§ **PROBLEM SET**
a - List every distinct name beginning with a dollar sign that appears in the forum thread about module_list() below, giving each name once.
b - In the forum thread about module_list() below, what does $list[TRUE] hold according to the description of the patch in #10?

§ **TEXT BLOCK**
This whole thread is a poster child for why unit tests are a good idea, I think ;) I can guarantee you that module_list() would fail any unit tests written for it right now.
#22
@David: That is why I advocate for module_list to have two caches, one for the full list of modules and one for the bootstrap list. If $refresh is true it sets both lists from the full query. But if $bootstrap is TRUE only that one will be returned. The $fixed_list parameter is a special case for being able to call drupal_load('module', 'system') and drupal_load('module', 'filter') from places like install.php, update.php and includes/theme_maintenance.inc. However, I can't find from the drupal_load function that it calls module_list and I think we can do away with the special case of the $fixed_list parameter and simply call the drupal_load for the two modules.
#23
@earnie, with regard to your comments in #12 and #22:
I'm pretty sure that's what my patch in #10 does (?). $list[TRUE] is an array of bootstrap modules, and $list[FALSE] is an array of all modules. When you call the function you will always have $list[$bootstrap] returned, which is what you want. Your idea of using a separate $bootstrap_list variable would certainly work too (and would probably be more readable code, although at the cost of some code duplication, I think).
That certainly seems reasonable. (Although I'm not sure if it would have a practical effect, since I suspect there is never a situation where the first call to this function during the course of a page load is with $bootstrap = FALSE?)

§ **GIVEN INFORMATION**
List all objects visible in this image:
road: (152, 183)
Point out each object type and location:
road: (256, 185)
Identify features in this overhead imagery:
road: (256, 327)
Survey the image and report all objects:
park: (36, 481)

§ **TASK-BY-TASK SOLUTIONS**
a -
$refresh
$bootstrap
$fixed_list
$list
$bootstrap_list

b - An array of bootstrap modules.